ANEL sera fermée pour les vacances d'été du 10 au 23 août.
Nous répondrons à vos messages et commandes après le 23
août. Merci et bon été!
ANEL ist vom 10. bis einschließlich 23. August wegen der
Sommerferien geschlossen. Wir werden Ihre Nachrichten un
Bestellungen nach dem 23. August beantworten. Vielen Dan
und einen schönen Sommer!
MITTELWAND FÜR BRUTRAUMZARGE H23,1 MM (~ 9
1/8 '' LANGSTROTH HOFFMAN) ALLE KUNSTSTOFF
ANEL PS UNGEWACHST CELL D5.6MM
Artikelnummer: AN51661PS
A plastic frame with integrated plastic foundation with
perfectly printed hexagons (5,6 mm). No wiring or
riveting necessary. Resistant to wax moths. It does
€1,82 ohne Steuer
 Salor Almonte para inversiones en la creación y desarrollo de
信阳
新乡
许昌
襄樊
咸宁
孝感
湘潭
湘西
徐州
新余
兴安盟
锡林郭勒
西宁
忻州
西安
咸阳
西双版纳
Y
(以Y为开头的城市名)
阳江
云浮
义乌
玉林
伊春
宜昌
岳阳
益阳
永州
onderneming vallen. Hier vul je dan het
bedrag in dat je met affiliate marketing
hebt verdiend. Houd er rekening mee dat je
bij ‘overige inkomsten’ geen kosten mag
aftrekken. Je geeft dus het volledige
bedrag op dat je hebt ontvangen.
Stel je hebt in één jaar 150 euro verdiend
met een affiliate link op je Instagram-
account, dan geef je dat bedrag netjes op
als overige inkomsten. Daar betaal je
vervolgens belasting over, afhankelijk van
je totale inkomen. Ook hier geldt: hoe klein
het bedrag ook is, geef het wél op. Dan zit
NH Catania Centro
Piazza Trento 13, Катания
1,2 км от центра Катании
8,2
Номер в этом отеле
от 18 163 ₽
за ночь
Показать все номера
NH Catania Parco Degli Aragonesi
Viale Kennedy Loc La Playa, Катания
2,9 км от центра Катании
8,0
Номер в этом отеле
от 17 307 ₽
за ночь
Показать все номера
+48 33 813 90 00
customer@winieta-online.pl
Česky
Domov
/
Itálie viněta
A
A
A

▸ **Exercise aim**
Would you please copy each line of the listing that contains the word "hebt"?

▸ **Your solution**
hebt verdiend. Houd er rekening mee dat je
bedrag op dat je hebt ontvangen.
Stel je hebt in één jaar 150 euro verdiend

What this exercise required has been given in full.